All UD tags are allowed for Old Occitan.

In Old Gascon, the emerging enunciative particle “que” signalling an affirmative sentence is annotated as PART. As in Modern Occitan, only the verbs “to have” (aver) and “to be” (èser, modern “esser”) are considered auxiliaries. Participles without dependents are annotated as ADJ.

Features

In the CorAG treebank, finite verbs and auxiliaries are annotated in VerbForm - inifinitives, participles and conjugated forms (Inf, Part and Fin). Finite verbs are annotated in person and number (Person: 1, 2 or 3; Number: Sing or Plur). Annotation of finite verbs in Mood and Tense is underway. Participles are annotated in Tense (Pres, Past and Fut) and Number (Sing or Plur) and Gender (Masc or Fem).

Pronouns are annotated in type (PronType: Dem for demonstrative, Ind for indefinite, Prs for personal and Rel for relative). Reflexive and possessive pronouns are also tagged (Reflexive=Yes and Poss=Yes).

Syntax

Old Occitan is a pro-drop language with relatively free word order.

The verbs eser and aver function as auxiliaries.

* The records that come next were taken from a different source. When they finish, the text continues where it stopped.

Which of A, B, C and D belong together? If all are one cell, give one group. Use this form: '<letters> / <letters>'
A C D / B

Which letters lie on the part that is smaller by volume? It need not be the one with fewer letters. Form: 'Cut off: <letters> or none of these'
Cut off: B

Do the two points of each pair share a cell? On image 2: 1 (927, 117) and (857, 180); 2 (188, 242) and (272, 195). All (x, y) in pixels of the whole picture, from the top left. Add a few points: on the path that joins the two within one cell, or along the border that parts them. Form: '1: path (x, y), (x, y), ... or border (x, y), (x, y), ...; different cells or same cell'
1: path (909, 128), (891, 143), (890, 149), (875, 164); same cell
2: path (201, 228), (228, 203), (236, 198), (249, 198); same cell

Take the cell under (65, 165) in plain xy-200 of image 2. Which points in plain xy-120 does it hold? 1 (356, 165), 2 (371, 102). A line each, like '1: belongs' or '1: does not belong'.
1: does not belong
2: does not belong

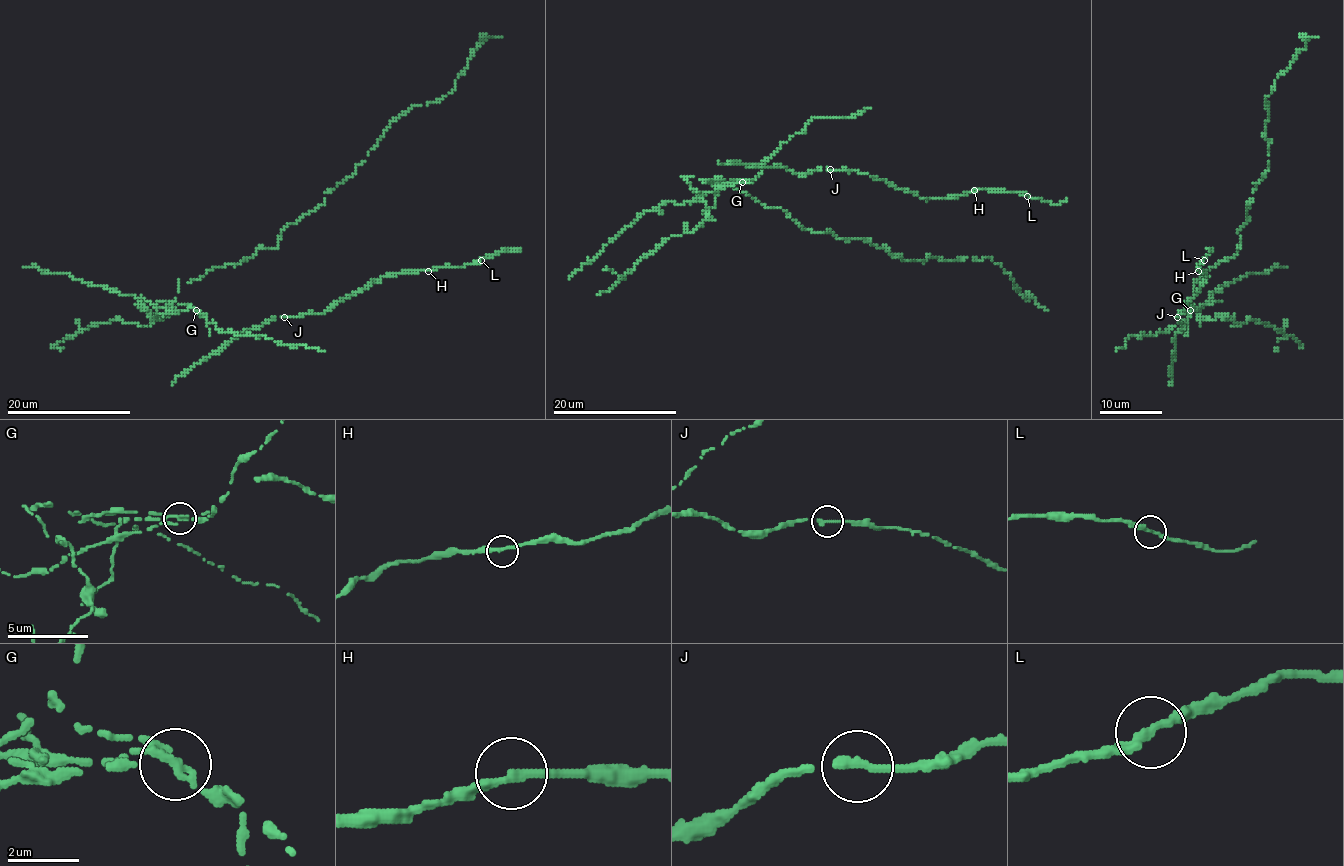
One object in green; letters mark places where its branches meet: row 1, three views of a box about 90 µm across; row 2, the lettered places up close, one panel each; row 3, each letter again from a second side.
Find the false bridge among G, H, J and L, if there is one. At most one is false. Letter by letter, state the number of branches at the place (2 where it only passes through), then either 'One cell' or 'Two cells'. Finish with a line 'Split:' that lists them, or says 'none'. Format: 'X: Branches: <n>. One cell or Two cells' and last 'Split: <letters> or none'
G: Branches: 2. Two cells
H: Branches: 2. One cell
J: Branches: 2. One cell
L: Branches: 2. One cell
Split: G

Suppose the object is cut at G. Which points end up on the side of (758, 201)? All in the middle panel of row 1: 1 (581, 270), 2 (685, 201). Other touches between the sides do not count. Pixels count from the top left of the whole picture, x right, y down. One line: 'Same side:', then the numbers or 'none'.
Same side: none

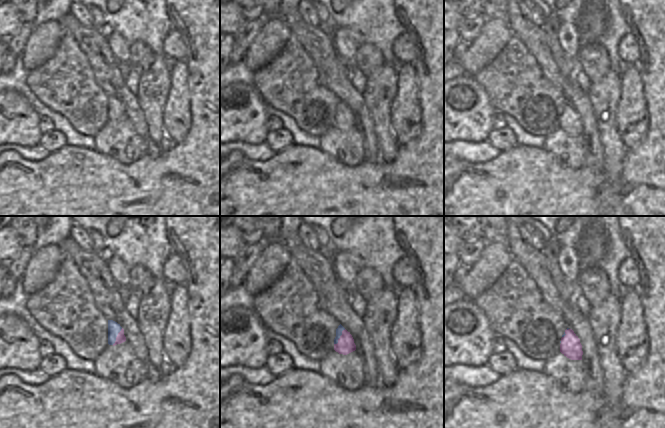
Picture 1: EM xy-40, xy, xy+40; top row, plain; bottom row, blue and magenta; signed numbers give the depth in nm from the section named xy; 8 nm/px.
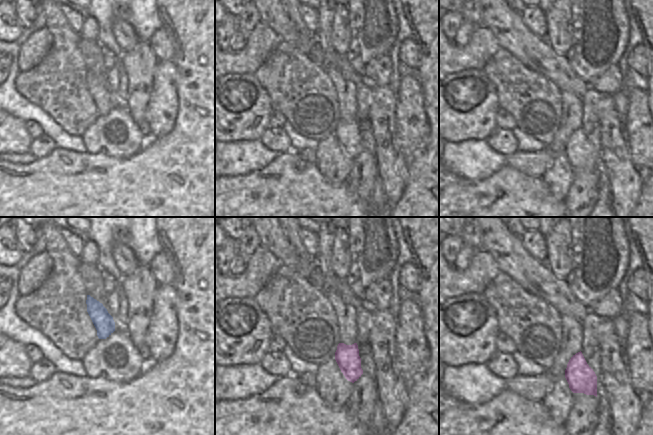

The verb eser is used as the passive auxiliary and the copula.

Among subtypes of dependency relations, acl:relcl is used for relative clauses modifying a noun or a pronoun, aux:pass is used for passive auxiliaries.

discourse:enunc is a language-specific dependency used for Old Gascon (a variant of Old Occitan): links the enunciative particle to the head of the clause in which it appears.